Ruffin Tanner appeared at ten minutes past, his tongue thick, his eyes bleary, one hand pressed tenderly to his temple, apologizing for his tardiness. His arm was in a sling and the sling was dirty and stained. The first of his men to show up, and he was hors de combat, useless in the shipyard. Bowater gave him a sharp order to see things laid along for setting the next plank in place, as best as he could with one arm. He was not in a charitable mood.

One by one the others straggled in, Bowater’s men and the dozen or so that Shirley had scraped up. They set to work under the constructor’s careful eye, shaping and steaming planks, fitting the square beams of the casemate, pounding drifts and trunnels, turning the pile of lumber on the ground into the ironclad Tennessee.

Bowater spent some time watching them, but there was little he could do, because he was no shipwright. So once he was satisfied that Shirley and his foremen knew their business and would keep the men at it, he commandeered a desk in Shirley’s office and began to write. Requisitions for ordnance and powder, requests that more sailors be transferred to his command, requests to recruit river men from the armies stationed nearby, payroll information, submissions for reimbursement for the men’s housing expenses, it was all terribly depressing.

After some time of that, Bowater was distracted by a sound like a footstep on the two wooden stairs leading up to the office door, a sound like a footstep but more sharp, wood knocking on wood. He looked up. The door swung open and Hieronymus Taylor made his way through, walking with a crutch, his leg bound up in a heavy wooden splint. Bowater watched the engineer hobble across the floor, struggling with the splint and the unfamiliar crutches. He did not offer to help. He knew Taylor better than that.

Taylor flopped down in a chair beside Bowater’s desk. “You could at least offer some goddamned help,” he said. The body was worse off, but the attitude was Hieronymus Taylor of old. They would not mention the violin. That was mutually understood.

“I am forgetting myself,” Bowater said. “And you the hero of Plum Point Bend. I’ve heard some mighty tall versions of your exploits.”

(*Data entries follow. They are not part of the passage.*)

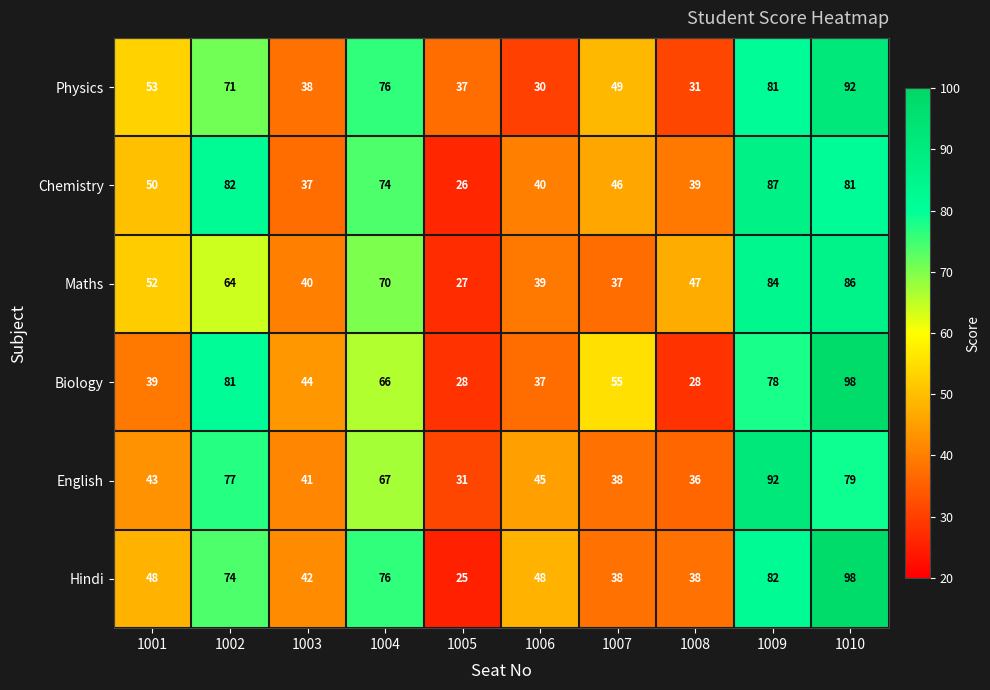

True or false: Physics has a value of 110 at 1009.

False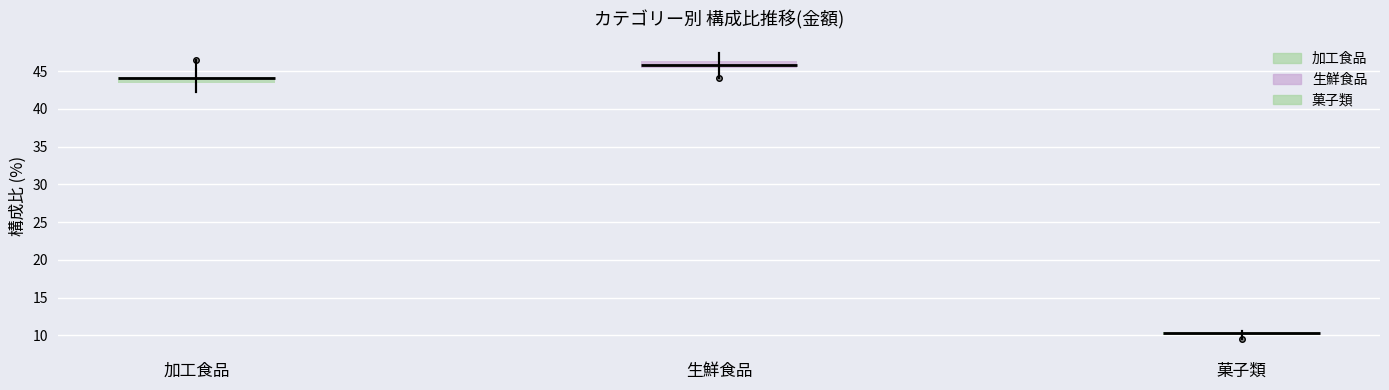

Where is the lower edge of the box for 加工食品 on the y-axis? The values are not printed on the chart, so give them approximately, as read against the axis.

43.5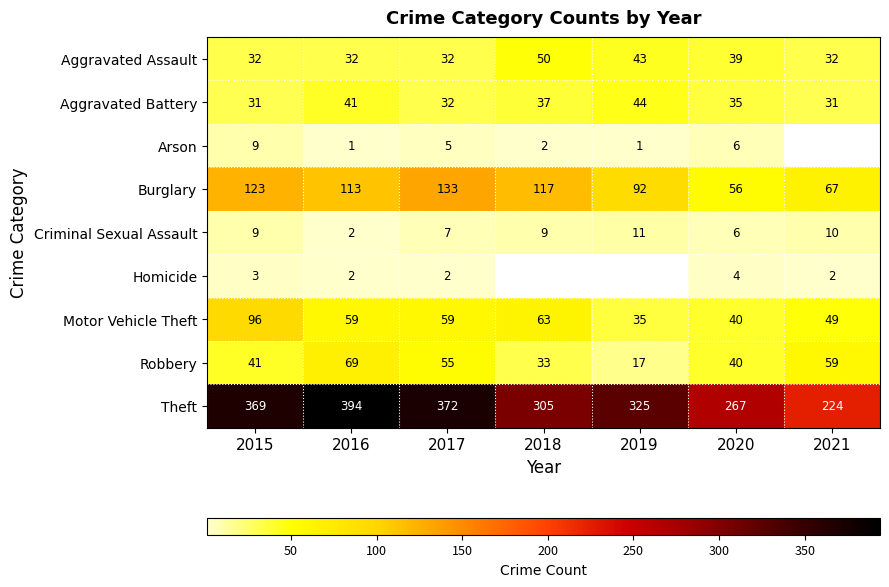

Which category has the highest value in the Robbery series?

2016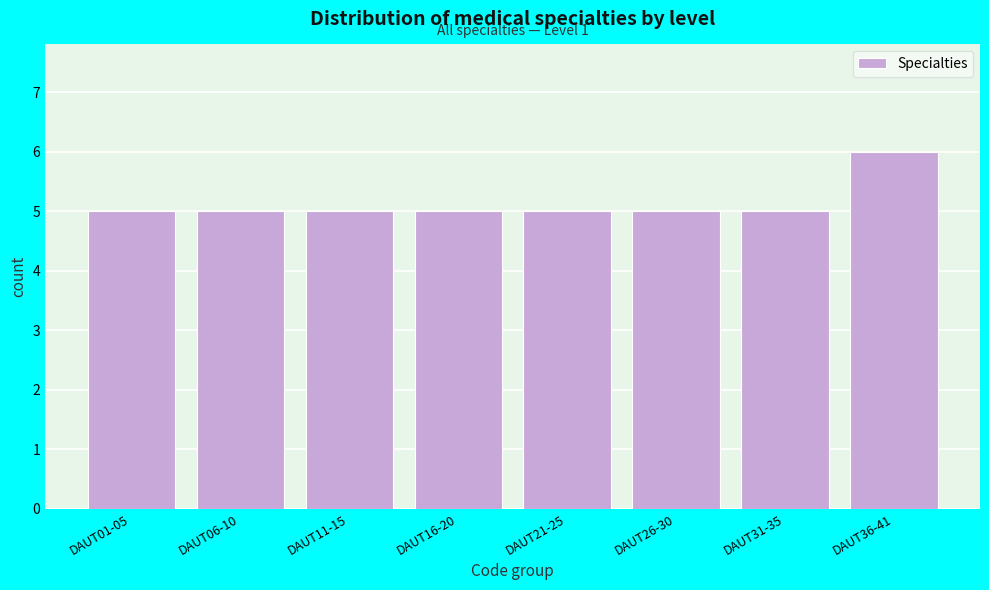

Reading left to right, extract all data points from this chart.

5	5	5	5	5	5	5	6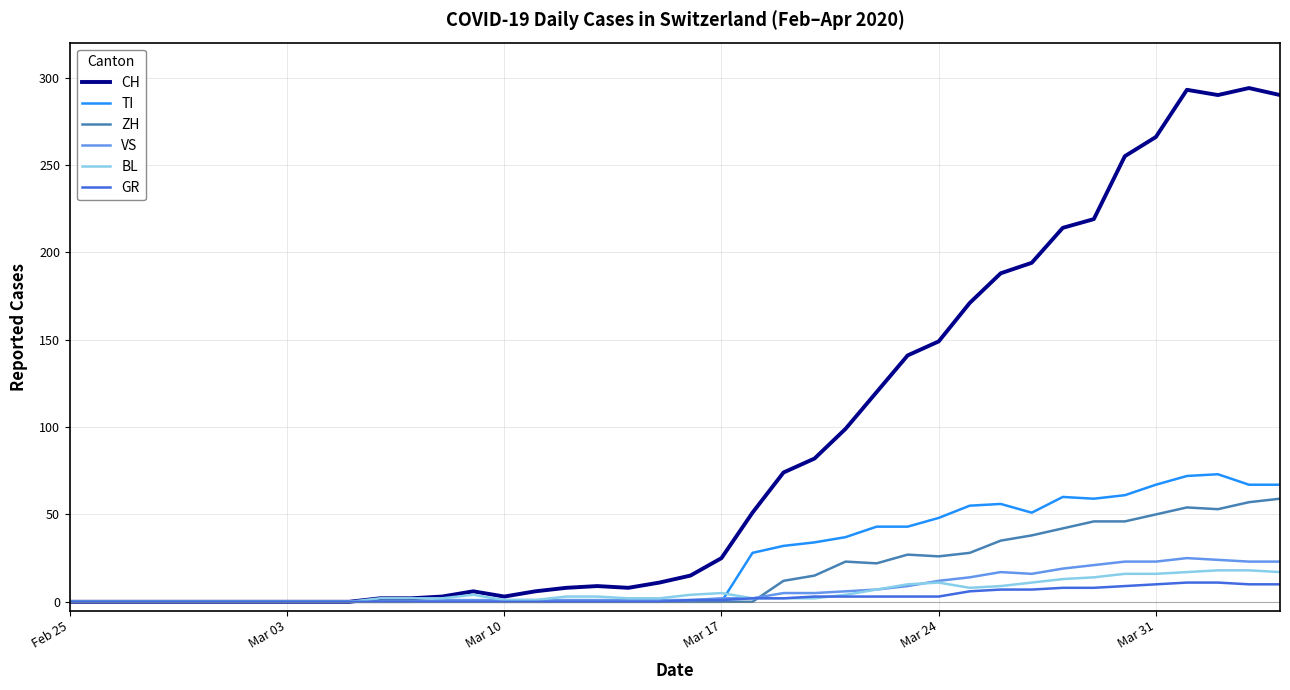

What is the highest value of the BL series?

18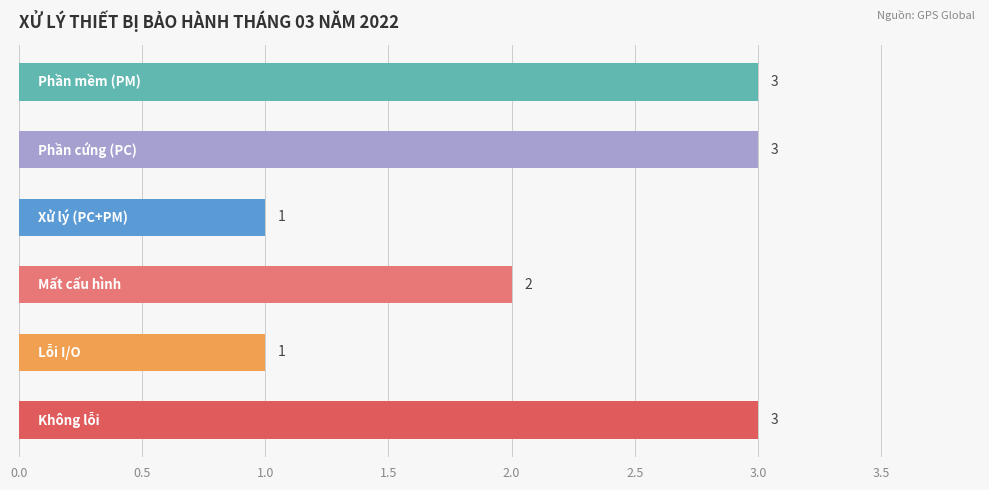

Count the values in the range 1 to 3.

6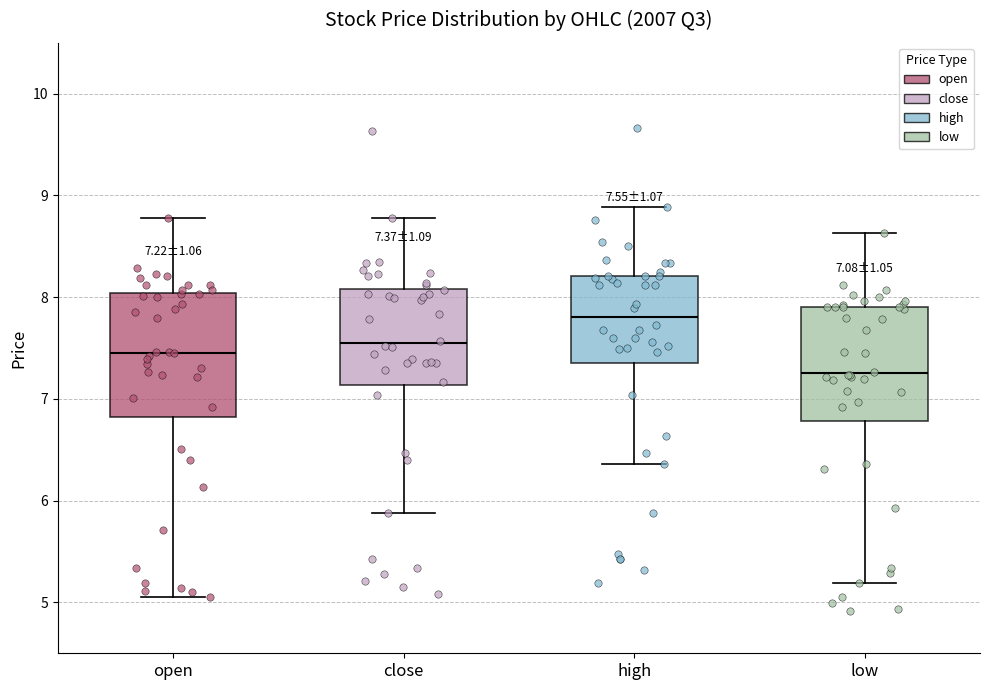

Comparing the boxes themselves (not the whiskers), which one is the tallest?

open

“Hell…” Taylor put a cigar in his mouth, then spit out a fleck of tobacco. His hands were trembling. Beads of sweat stood out on his forehead.

“I cannot imagine that you are discharged from the hospital by your doctor’s orders,” Bowater said. “And from the looks of you, you would be best to be in bed.”

“Bed. If I stay abed they’ll find me agin.”

“Who?”

“All of them. The ol ladies with their proclamations and presentations, the damn schoolchil’n comin to cheer the wounded sailors up, the damn mayor and his claptrap. Like to make a body shoot himself rather than listen to all that horseshit.” He scraped a match on the desk, lit his cigar.

“I wonder if every attempted suicide gets that much attention.”

“Suicide?” Taylor took a big puff of his cigar. “That what you reckon I was doin?”

Bowater held up his hands in a gesture that said “I don’t know.”

“Suicide, hell. I’m a big hero, Cap’n.”